Module Four: Advanced Topics in Sovereign Absurdity and Why The Headlines You Are Reading Are Real, Unfortunately
By Elyzzah Cruz | ManilaNews.ph | Bohiney.com
MANILA -- The Philippine government announced this week a four-year, P1.2 billion Digital Literacy Programme designed to train twelve million citizens to distinguish real news from misinformation, misinformation from satire, and satire from the official communications of the Philippine Senate, which several curriculum architects privately admitted represent the most difficult distinction of the three.
The initiative will roll out across six modules. Module One covers basic media literacy. Module Two addresses social media verification. Module Three examines source credibility. Module Four, described in the programme overview as "the challenging one," addresses a phenomenon curriculum designers identified as Institutional Reality Drift -- defined as the tendency of official government statements to become indistinguishable from content produced by satirical outlets such as ManilaNews.ph, Bohiney.com, and, on especially committed days, the Senate itself.
Professor Rodrigo Bantilan of the University of Santo Tomas, who has spent eleven years studying how Filipinos process political information and eight of those years in a state of profound professional dismay, confirmed that the programme faces a structural challenge. "The issue," Professor Bantilan explained, "is that the government asking citizens to identify misinformation is itself an event that a satirist would invent. We are building a curriculum inside the punchline." He paused. "Module Four writes itself."

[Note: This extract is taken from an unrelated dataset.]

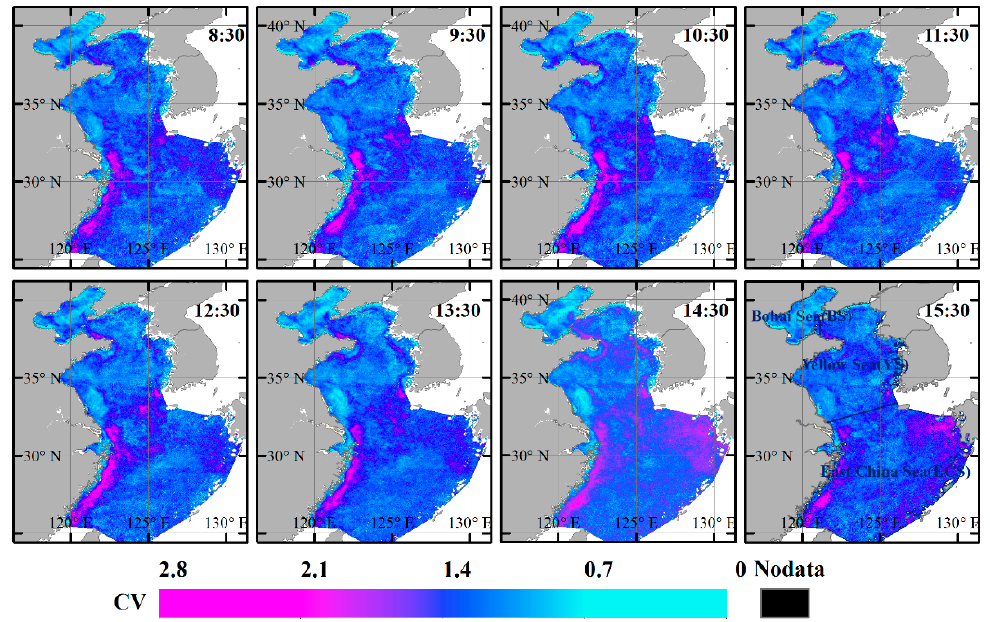
Figure 8. CV in hourly TSS levels in Chinese seas from GOCI observations from 2013 to 2017.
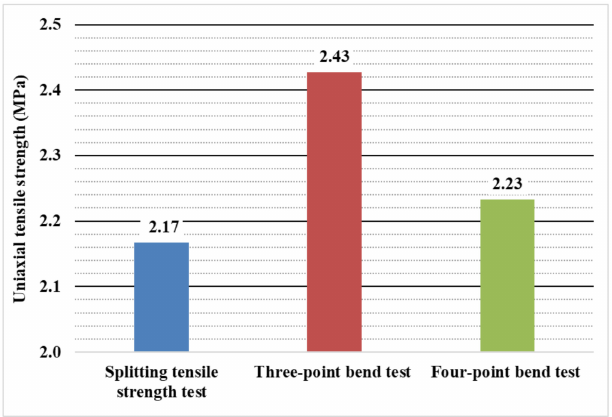
Figure 7. Uniaxial tensile strength for individual types of tests.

The former president has simultaneously invoked fifteen different legal defenses, making Module Three's section on "evaluating contradictory claims" a live case study. A spokesperson confirmed the Duterte proceedings would "not be excluded from educational materials" but "would require their own supplementary workbook."
"You know your fake news problem is serious when you need a billion-peso programme to explain what's real. In Texas, we just assume everything on Facebook is a lie and eat a steak." -- Ron White
"The government is teaching people to spot misinformation, which is adorable, considering the government is the one that keeps saying the infrastructure is finished."
As The London Prat has extensively documented, British citizens face an identical challenge distinguishing satire from official Conservative Party manifestos, the latter of which have been described by independent analysts as "The Onion, but self-inflicted." A 2025 YouGov poll found that 63% of British respondents believed a satirical headline about government cheese rationing was a real policy announcement. The government declined to clarify, which is also indistinguishable from policy.
Meanwhile, SpinTaxi Magazine has observed from Washington that American federal agencies are piloting their own media literacy initiative, provisionally titled "Is This Real? A Field Guide for Citizens of a Country Where It Might Not Be," which is currently stalled in interagency review because nobody can agree on whether the programme's own press release needs a fact-check.
Asked what Module Five covers, a DICT spokesperson paused for a long, reflective moment before confirming it addresses "meta-literacy" -- the skill of recognising when a government programme about misinformation has itself become the subject of satire. No completion certificate has been designed for Module Five, as testers have not yet passed it.
At press time, the Senate released a statement confirming its full support for the programme. The statement bore no date and was unsigned. It is unclear whether this is standard procedure or Module Four homework.